- Company Name
- Pennylane
- Job Title
- Machine Learning Manager
- Job Description
-
**Job Title:** Machine Learning Manager
**Role Summary:**
Lead a 5‑person team of Machine Learning and Data Engineers within Pennylane’s Data Department. Own the end‑to‑end machine learning lifecycle—from model design and training to deployment, inference, experimentation, and monitoring—while collaborating closely with Product, Data, and Software Engineering to deliver high‑impact solutions that enhance the user experience.
**Expectations:**
- **1 month:** Complete onboarding, learn product and tech stack, deliver small projects, start taking ownership of team and technical topics.
- **3 months:** Assume full responsibility for team and roadmap items, prioritize work autonomously, demonstrate proficiency with AWS, Terraform, streaming/batch pipelines, and data warehousing.
- **6 months:** Lead cross‑team initiatives, refine product and tech roadmaps, implement new processes and best practices.
- **Ongoing:** Recruit, mentor, and grow the ML team; elevate project leadership; continuously improve the ML ecosystem.
**Key Responsibilities:**
- Architect and implement scalable ML solutions across the entire ML lifecycle.
- Manage model training, hyper‑parameter tuning, deployment, inference, and production monitoring.
- Collaborate with Product Managers to align ML initiatives with business impact and user value.

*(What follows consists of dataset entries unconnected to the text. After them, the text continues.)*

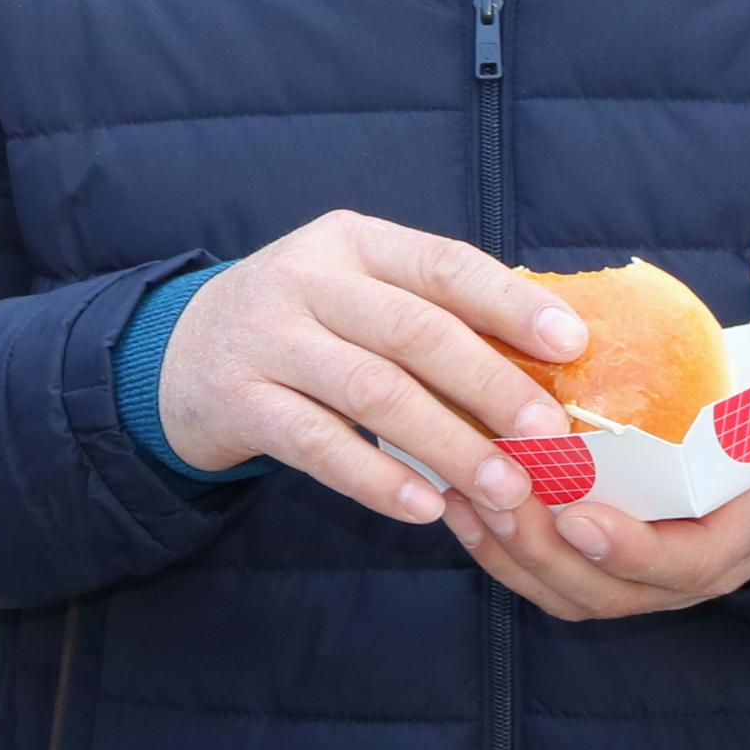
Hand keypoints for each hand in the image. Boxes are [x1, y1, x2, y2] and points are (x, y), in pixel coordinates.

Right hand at [152, 211, 583, 520]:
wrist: (178, 355)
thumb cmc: (304, 326)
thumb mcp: (357, 291)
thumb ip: (435, 313)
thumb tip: (552, 362)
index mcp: (352, 242)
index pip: (442, 263)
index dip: (510, 302)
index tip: (572, 343)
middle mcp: (304, 280)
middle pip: (413, 331)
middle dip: (491, 385)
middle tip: (550, 437)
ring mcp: (265, 339)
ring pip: (370, 392)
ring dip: (447, 443)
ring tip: (507, 488)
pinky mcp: (237, 400)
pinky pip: (315, 444)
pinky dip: (376, 479)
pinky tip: (425, 508)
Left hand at [441, 216, 749, 620]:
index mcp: (743, 525)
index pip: (688, 561)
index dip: (634, 550)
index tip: (579, 516)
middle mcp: (691, 570)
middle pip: (613, 590)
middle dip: (550, 553)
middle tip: (499, 500)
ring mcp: (643, 580)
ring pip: (571, 593)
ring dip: (515, 555)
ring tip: (464, 497)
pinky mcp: (602, 575)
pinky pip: (547, 582)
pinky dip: (502, 556)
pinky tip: (457, 504)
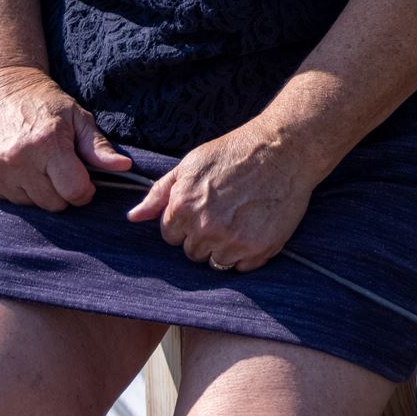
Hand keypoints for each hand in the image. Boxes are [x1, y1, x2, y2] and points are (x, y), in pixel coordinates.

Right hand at [0, 65, 130, 211]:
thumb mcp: (78, 117)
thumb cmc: (44, 102)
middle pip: (54, 204)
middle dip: (63, 191)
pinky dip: (18, 189)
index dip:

- Work with Data and Software Engineers to build end‑to‑end data pipelines and production systems.
- Set and enforce engineering practices, coding standards, and quality gates for ML work.
- Mentor team members, conduct performance reviews, and drive career development.
- Define and execute team roadmap, balancing short‑term deliverables with long‑term growth.
- Foster a culture of experimentation, continuous learning, and data‑driven decision making.
**Required Skills:**
- Strong experience in ML engineering (model development, deployment, monitoring).
- Proficiency with data engineering tools (ETL, streaming, batch, scheduling, data warehousing).
- Hands‑on experience with AWS services, Terraform, and CI/CD pipelines for ML.
- Leadership and people‑management skills: hiring, mentoring, performance management.
- Excellent communication, stakeholder management, and cross‑functional collaboration.
- Ability to translate business requirements into technical solutions and measurable outcomes.
**Required Education & Certifications:**
- Bachelor’s or Master’s degree in Computer Science, Data Science, Machine Learning, or related field.
- Relevant certifications (e.g., AWS Certified Machine Learning – Specialty, TensorFlow Developer Certificate, or equivalent) are a plus.